Não se pode estabelecer prazos, adiantou a fonte consultada pela Folha. Será preciso aguardar o julgamento deste recurso e quem determina são os quatro desembargadores da Câmara Cível, afirmou. Ele detalhou que a decisão anunciada ontem, momentos antes do início da sessão do Legislativo, determinou um efeito ativo. É como se o desembargador concedesse os efeitos de uma liminar, por isso classificamos isto de efeito ativo, comparou. De acordo com o despacho do relator, os fundamentos apresentados no agravo apresentado por Belinati foram suficientemente relevantes.
Sobre a possibilidade das entidades que defendem a Comissão Processante apresentarem outra proposta à Câmara de Vereadores, o jurista consultado pela Folha explicou que o prefeito poderia constestar novamente junto ao TJ e que o recurso pararia nas mãos do mesmo relator.
Em seu despacho, Cyro Crema afirmou que o prosseguimento dos trabalhos da Comissão Processante ocorreu sem análise prévia da suficiência dos fundamentos da denúncia, circunstância que não pode ser tomada como mera formalidade.

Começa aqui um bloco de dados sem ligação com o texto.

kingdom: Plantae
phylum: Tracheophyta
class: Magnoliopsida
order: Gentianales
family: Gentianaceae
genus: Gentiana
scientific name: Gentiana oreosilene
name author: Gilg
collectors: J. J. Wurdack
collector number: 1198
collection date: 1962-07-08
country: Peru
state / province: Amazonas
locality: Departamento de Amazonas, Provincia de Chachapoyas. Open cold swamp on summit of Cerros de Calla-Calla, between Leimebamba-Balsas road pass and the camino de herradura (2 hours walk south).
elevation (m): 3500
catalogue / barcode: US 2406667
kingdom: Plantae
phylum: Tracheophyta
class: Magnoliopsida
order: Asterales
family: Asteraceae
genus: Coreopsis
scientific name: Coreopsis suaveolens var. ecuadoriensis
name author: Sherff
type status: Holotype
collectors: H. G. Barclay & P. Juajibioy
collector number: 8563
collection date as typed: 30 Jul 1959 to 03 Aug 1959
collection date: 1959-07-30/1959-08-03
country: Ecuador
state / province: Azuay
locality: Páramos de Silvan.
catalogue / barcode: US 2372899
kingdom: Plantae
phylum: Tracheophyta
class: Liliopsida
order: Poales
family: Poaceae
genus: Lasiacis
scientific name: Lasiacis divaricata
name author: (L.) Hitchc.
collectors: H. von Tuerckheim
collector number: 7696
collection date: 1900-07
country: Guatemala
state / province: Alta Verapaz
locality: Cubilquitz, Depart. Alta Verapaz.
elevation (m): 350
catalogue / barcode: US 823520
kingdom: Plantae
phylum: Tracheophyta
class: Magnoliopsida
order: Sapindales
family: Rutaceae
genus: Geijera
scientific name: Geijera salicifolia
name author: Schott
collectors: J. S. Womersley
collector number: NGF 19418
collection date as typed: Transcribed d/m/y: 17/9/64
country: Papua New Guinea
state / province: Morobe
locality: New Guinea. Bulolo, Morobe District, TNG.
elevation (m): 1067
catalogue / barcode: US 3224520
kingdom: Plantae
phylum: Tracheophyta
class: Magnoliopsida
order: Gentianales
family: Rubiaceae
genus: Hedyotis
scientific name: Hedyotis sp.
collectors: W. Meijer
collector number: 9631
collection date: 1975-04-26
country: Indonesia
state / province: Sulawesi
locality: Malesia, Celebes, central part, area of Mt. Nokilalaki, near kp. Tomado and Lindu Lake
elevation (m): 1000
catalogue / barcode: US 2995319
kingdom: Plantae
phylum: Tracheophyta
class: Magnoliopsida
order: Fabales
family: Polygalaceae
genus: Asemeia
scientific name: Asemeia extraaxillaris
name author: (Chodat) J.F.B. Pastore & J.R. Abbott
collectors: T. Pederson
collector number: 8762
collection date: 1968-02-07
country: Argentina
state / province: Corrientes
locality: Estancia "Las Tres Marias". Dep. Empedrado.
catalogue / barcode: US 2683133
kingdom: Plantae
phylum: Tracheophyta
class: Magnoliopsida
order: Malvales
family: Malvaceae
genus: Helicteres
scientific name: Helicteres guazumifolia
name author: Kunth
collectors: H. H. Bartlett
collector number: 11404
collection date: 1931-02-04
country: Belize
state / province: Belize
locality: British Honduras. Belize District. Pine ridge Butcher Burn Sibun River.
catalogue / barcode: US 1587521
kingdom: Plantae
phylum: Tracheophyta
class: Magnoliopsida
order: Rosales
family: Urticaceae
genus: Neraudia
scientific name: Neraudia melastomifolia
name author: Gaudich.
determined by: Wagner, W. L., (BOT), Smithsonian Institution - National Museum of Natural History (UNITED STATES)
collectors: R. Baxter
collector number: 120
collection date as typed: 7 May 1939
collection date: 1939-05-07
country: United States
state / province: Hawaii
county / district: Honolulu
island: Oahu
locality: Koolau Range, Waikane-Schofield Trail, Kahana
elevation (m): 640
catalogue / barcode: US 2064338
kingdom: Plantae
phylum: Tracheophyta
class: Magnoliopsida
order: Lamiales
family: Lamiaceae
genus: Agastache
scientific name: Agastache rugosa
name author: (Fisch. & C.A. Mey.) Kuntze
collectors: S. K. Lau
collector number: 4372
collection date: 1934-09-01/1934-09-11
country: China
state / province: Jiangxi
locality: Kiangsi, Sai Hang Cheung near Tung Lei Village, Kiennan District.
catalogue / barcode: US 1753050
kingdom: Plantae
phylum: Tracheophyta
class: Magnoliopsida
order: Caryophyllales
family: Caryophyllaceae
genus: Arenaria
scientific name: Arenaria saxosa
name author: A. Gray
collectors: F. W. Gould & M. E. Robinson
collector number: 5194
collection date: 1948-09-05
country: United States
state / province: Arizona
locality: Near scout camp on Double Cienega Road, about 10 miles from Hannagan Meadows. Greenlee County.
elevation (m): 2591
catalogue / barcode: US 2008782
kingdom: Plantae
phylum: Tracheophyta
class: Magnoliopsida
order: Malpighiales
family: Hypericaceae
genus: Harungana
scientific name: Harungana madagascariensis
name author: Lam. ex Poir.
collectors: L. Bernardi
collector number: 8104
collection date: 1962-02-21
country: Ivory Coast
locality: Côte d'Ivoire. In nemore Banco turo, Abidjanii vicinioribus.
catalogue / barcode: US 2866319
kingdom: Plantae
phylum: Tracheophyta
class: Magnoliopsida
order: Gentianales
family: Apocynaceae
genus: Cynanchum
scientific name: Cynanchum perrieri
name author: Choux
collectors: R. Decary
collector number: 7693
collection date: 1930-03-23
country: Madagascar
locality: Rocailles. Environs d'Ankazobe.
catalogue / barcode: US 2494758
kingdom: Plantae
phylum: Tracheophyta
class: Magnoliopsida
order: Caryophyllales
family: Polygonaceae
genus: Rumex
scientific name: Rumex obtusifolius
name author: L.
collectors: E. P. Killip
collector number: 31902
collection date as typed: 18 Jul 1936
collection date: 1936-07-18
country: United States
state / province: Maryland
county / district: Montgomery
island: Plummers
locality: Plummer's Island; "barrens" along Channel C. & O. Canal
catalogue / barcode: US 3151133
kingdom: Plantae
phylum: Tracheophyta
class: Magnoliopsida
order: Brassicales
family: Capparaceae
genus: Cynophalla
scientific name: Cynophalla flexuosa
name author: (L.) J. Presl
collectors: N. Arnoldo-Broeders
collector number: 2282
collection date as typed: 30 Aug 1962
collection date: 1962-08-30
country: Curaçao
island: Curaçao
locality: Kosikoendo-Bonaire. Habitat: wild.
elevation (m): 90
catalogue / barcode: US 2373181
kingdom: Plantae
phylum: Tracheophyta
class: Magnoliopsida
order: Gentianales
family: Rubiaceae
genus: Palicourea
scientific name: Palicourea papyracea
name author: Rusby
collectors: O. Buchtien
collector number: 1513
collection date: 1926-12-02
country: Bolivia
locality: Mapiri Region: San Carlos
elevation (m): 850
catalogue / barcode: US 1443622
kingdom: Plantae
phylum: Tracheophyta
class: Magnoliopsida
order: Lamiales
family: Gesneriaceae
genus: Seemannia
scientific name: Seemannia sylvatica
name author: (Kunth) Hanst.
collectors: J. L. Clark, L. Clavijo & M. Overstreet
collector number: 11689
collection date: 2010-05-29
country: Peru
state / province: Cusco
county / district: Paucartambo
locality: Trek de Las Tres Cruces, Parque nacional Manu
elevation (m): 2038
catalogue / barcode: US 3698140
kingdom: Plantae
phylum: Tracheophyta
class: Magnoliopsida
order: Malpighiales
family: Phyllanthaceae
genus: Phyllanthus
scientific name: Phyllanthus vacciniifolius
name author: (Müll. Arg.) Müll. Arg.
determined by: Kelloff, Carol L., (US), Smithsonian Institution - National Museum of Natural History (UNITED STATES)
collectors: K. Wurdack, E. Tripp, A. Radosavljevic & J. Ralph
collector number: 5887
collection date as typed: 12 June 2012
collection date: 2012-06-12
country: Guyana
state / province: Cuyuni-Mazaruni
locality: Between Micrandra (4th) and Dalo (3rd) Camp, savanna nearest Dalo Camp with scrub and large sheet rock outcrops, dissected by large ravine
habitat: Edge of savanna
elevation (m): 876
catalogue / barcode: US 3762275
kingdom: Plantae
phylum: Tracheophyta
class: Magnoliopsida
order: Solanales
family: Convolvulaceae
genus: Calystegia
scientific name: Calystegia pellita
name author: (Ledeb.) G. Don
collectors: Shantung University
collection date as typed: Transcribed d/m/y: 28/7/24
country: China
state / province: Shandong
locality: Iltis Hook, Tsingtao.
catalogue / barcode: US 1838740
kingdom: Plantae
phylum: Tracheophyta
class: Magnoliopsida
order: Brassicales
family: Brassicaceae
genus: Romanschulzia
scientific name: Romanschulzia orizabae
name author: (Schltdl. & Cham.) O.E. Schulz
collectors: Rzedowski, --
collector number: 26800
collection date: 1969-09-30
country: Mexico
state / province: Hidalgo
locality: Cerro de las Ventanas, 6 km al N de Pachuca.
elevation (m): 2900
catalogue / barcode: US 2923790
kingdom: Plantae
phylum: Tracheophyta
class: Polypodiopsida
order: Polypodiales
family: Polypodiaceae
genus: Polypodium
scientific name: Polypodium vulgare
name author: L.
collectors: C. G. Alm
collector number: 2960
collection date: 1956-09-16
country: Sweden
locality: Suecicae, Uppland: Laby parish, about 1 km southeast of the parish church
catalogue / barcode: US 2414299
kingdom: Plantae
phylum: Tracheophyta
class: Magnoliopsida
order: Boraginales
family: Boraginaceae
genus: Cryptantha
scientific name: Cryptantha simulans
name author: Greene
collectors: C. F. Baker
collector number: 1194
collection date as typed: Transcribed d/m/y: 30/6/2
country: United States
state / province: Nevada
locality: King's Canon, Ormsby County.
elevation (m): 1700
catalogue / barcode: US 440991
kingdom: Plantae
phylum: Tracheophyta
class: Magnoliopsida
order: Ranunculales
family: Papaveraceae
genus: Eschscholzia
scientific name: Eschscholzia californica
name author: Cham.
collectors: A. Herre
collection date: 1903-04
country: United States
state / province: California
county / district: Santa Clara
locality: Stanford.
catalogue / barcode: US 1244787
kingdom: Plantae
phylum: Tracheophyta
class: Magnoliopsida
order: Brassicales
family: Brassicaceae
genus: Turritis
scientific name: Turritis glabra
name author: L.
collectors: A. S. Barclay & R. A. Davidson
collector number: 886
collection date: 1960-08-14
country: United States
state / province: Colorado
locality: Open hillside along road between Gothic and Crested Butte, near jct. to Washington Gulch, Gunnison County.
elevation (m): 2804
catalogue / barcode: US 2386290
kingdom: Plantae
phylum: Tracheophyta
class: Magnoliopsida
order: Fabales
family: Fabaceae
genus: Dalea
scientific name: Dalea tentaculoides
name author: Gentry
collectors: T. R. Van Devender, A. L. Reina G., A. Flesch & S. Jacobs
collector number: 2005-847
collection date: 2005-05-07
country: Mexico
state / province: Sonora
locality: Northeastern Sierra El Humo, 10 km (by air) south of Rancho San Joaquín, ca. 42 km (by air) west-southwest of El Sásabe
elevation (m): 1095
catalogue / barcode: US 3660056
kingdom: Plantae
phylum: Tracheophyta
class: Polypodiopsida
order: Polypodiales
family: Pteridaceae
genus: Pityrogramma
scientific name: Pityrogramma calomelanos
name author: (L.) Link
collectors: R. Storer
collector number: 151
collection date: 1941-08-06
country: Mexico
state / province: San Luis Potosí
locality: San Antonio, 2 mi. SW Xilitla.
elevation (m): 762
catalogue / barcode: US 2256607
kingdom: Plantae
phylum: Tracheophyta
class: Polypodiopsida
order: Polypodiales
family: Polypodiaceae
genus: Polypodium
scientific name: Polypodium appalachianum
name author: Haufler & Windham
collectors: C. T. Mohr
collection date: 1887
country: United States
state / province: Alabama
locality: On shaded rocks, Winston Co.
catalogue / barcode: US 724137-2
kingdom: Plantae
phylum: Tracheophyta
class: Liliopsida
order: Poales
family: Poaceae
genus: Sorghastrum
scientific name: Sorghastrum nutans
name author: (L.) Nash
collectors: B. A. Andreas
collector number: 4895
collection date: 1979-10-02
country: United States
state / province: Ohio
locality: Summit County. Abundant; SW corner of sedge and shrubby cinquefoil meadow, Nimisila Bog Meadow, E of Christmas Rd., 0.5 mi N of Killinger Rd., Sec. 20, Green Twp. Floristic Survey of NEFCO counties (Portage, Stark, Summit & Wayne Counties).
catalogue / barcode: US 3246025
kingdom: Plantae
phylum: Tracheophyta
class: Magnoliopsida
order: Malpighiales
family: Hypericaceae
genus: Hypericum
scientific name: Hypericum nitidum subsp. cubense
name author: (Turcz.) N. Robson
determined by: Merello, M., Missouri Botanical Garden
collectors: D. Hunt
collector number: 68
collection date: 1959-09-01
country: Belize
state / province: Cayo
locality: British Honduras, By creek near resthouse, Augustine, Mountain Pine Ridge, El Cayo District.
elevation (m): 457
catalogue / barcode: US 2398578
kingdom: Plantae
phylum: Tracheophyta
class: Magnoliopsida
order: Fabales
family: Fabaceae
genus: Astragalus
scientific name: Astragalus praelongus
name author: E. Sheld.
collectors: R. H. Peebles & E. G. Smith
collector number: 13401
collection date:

Na decisão, Crema concluiu ainda ter razão o prefeito porque é inegável que o procedimento que poderá levar à cassação do mandato do impetrante, decisão de extrema gravidade, a postergação da suspensão dos trabalhos da Comissão Processante, ou mesmo sua futura anulação em juízo poderão ser tardios e prejudicar não apenas os direitos do impetrante, mas principalmente a própria ordem pública.